Stored data entries:
==============================
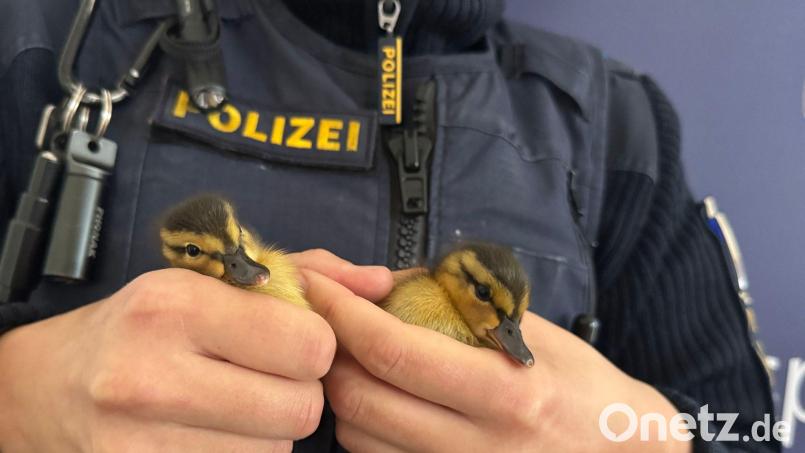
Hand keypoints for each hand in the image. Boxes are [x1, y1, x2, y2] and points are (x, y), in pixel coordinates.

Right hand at [0, 268, 336, 452]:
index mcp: (178, 305)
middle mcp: (152, 373)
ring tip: (233, 405)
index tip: (293, 343)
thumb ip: (305, 274)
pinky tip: (215, 433)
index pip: (309, 347)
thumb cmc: (144, 324)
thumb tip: (382, 283)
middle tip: (265, 378)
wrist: (48, 385)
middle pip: (300, 410)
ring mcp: (139, 441)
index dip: (314, 347)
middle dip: (298, 394)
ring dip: (269, 432)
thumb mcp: (212, 279)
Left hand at [303, 269, 692, 452]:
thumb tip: (387, 282)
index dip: (345, 314)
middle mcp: (478, 446)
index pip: (396, 353)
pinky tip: (383, 399)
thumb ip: (460, 302)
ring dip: (343, 391)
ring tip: (357, 359)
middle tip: (330, 321)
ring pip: (359, 439)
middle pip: (361, 401)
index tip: (319, 286)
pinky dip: (365, 426)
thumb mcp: (531, 329)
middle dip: (330, 353)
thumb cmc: (580, 383)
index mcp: (505, 392)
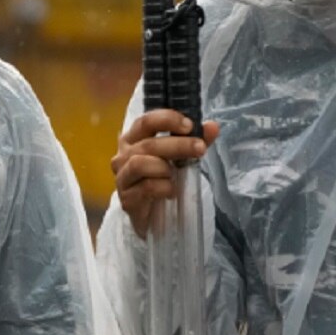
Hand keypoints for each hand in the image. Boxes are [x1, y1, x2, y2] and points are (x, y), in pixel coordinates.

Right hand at [111, 109, 220, 238]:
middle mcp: (123, 154)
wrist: (154, 214)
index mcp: (134, 137)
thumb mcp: (180, 155)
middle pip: (148, 144)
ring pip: (140, 164)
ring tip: (176, 175)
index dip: (167, 120)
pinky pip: (146, 188)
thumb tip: (212, 127)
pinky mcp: (126, 199)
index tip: (189, 125)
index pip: (146, 121)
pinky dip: (164, 187)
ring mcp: (123, 177)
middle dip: (178, 145)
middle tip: (200, 148)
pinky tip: (172, 191)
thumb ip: (195, 139)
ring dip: (165, 168)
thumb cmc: (163, 177)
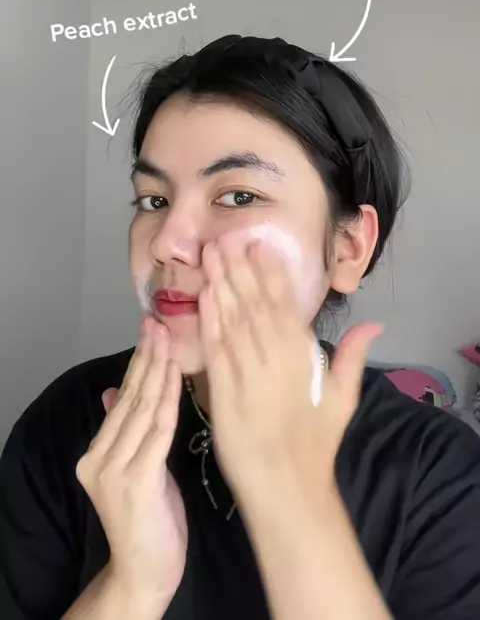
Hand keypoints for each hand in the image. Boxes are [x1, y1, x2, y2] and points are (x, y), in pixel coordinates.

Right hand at [75, 316, 186, 602]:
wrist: (145, 574)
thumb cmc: (149, 522)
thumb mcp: (136, 471)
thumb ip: (124, 433)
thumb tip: (113, 392)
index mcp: (97, 453)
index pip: (122, 398)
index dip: (138, 363)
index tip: (152, 330)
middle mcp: (98, 458)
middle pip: (130, 397)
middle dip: (147, 357)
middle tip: (159, 321)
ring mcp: (114, 471)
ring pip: (142, 409)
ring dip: (157, 370)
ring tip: (168, 338)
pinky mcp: (136, 482)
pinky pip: (156, 432)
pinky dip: (168, 401)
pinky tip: (176, 375)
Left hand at [198, 233, 382, 503]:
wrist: (284, 485)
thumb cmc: (315, 444)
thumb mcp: (343, 399)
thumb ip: (352, 357)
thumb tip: (374, 324)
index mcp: (301, 355)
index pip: (284, 303)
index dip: (269, 271)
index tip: (258, 244)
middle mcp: (273, 356)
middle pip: (253, 301)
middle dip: (239, 267)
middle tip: (226, 236)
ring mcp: (246, 371)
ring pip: (232, 316)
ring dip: (220, 282)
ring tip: (211, 252)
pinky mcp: (222, 388)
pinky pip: (214, 345)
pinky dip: (209, 317)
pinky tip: (204, 294)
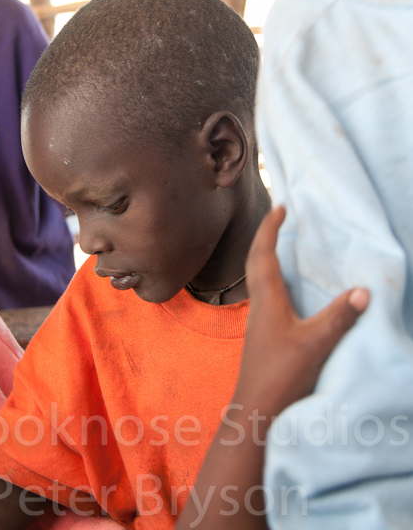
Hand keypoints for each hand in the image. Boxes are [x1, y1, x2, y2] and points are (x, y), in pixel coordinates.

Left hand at [235, 206, 369, 419]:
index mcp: (267, 298)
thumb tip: (363, 290)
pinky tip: (287, 289)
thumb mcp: (315, 344)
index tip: (280, 207)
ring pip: (258, 277)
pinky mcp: (264, 334)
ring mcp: (259, 320)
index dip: (270, 228)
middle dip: (266, 235)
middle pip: (256, 260)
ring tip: (282, 244)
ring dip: (267, 255)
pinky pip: (266, 294)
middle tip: (279, 216)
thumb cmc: (280, 375)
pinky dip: (274, 278)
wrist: (256, 411)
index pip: (264, 253)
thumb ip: (339, 317)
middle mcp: (259, 304)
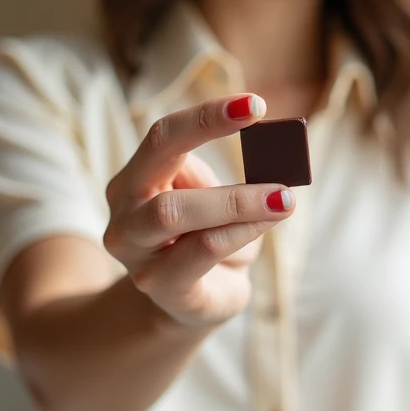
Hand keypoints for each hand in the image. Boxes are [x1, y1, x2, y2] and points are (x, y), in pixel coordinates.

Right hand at [103, 94, 294, 327]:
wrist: (189, 307)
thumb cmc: (206, 242)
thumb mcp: (220, 203)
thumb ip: (235, 181)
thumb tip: (273, 161)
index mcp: (136, 180)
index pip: (164, 135)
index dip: (206, 114)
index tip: (253, 104)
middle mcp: (126, 210)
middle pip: (158, 157)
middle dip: (208, 128)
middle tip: (260, 117)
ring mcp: (136, 251)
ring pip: (176, 210)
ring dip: (237, 197)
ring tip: (283, 195)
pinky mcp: (160, 284)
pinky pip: (204, 249)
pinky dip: (243, 230)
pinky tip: (271, 219)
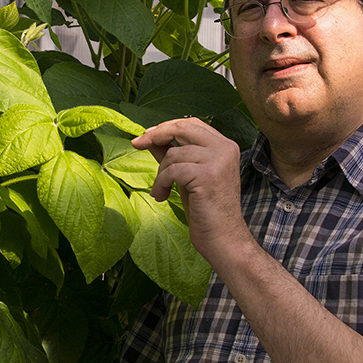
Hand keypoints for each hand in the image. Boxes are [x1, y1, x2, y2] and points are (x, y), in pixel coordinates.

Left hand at [131, 118, 248, 259]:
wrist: (223, 238)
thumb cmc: (206, 209)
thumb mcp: (187, 176)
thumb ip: (172, 155)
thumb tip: (148, 138)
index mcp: (224, 146)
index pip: (192, 123)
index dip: (166, 127)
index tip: (146, 136)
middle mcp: (224, 148)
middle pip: (182, 128)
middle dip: (156, 135)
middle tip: (138, 145)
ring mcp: (218, 160)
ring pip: (173, 153)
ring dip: (160, 173)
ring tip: (161, 191)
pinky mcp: (208, 175)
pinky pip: (172, 170)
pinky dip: (161, 183)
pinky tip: (162, 196)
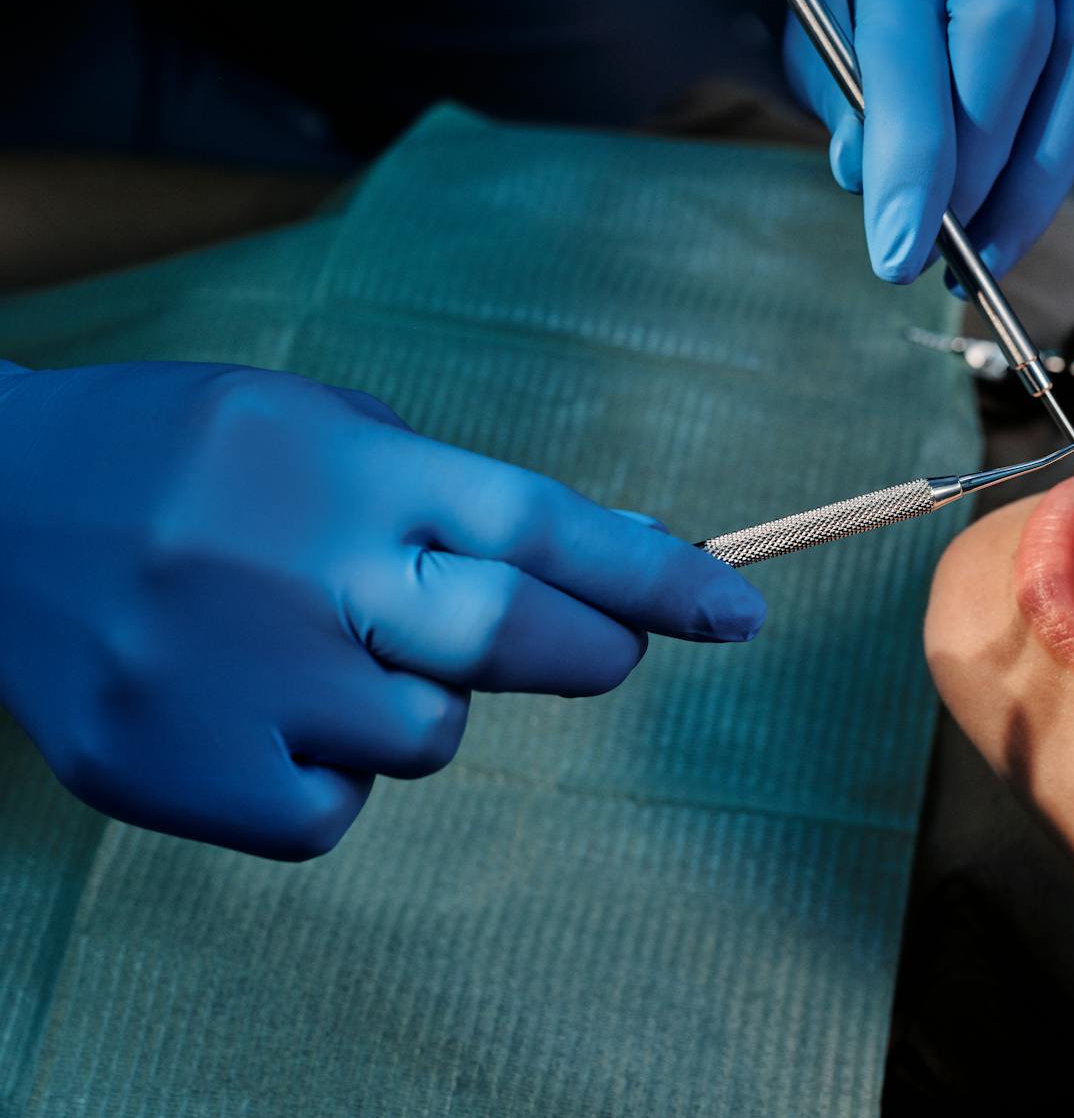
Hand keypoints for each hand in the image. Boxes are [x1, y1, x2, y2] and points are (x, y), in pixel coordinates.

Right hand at [0, 361, 763, 859]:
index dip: (651, 575)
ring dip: (423, 705)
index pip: (535, 524)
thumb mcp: (318, 425)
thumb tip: (602, 573)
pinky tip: (264, 710)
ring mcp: (228, 680)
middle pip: (506, 636)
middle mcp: (290, 570)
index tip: (737, 612)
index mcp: (339, 468)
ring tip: (329, 649)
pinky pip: (333, 812)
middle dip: (591, 648)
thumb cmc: (187, 460)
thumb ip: (444, 495)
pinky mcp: (173, 772)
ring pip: (428, 739)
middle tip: (602, 644)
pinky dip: (330, 772)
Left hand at [788, 0, 1073, 284]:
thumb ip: (841, 88)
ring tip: (999, 232)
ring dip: (1049, 172)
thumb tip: (868, 180)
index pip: (907, 49)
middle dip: (986, 177)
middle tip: (957, 252)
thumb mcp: (827, 1)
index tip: (900, 255)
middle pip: (1016, 46)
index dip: (910, 165)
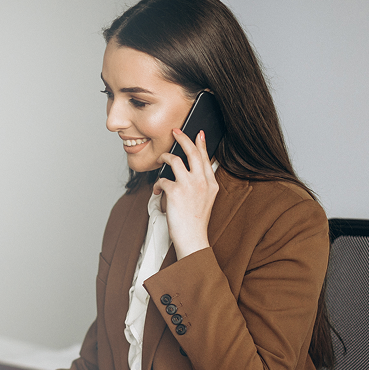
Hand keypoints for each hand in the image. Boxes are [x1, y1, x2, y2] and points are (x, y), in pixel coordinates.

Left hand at [153, 129, 218, 258]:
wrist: (193, 238)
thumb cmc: (196, 221)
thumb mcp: (206, 200)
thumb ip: (202, 184)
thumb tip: (192, 171)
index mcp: (211, 183)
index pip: (206, 158)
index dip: (201, 143)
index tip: (197, 133)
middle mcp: (202, 182)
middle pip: (192, 152)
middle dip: (183, 138)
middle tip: (175, 131)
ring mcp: (189, 186)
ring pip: (174, 160)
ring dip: (164, 158)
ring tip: (160, 160)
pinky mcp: (175, 192)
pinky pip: (162, 180)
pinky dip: (157, 185)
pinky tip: (158, 191)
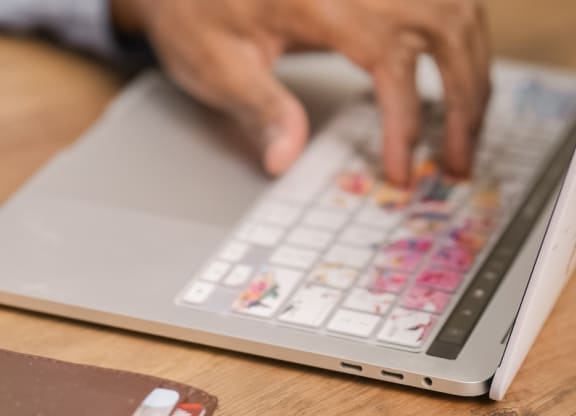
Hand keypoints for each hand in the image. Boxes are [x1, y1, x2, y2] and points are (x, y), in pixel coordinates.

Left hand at [112, 0, 490, 184]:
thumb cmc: (195, 12)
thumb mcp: (217, 65)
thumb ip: (261, 109)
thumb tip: (286, 159)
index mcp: (320, 0)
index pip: (391, 61)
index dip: (406, 122)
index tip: (402, 169)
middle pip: (446, 26)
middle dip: (465, 97)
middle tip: (458, 158)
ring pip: (456, 9)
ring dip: (472, 66)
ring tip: (467, 125)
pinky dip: (461, 37)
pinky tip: (457, 70)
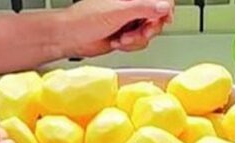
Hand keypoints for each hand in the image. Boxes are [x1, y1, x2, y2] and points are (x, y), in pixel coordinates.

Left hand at [59, 0, 173, 57]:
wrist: (70, 38)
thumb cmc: (84, 20)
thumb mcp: (118, 12)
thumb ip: (143, 8)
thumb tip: (165, 6)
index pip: (158, 0)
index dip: (165, 9)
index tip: (163, 18)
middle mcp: (131, 7)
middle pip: (156, 18)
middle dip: (148, 29)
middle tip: (140, 32)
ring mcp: (128, 21)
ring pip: (148, 33)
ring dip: (136, 40)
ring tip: (122, 38)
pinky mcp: (125, 35)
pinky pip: (139, 43)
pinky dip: (130, 46)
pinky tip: (117, 42)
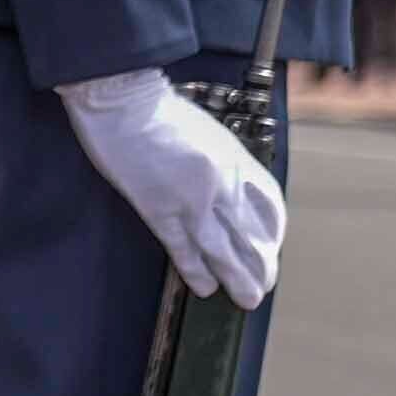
==============================
## [Work task]
What you should return is the exact text of every line from the top of the entries through the line with "index dip: (314, 347)", pictures removed.

## [Answer to this task]
Hand keypoints for each hand in the image. Boxes are [x1, y1, x2, y2] and points are (x, y), in pixel coordinates.

Right hand at [0, 268, 336, 452]:
index mcp: (178, 305)
middle mcp: (152, 373)
ring tip: (233, 405)
index tip: (293, 343)
thumb ip: (305, 274)
pinky tip: (215, 433)
index pip: (309, 347)
thumb cmc: (144, 324)
thumb tip: (382, 283)
middle tip: (265, 378)
wrist: (48, 385)
middle pip: (300, 410)
ring mcp: (139, 441)
index dip: (314, 347)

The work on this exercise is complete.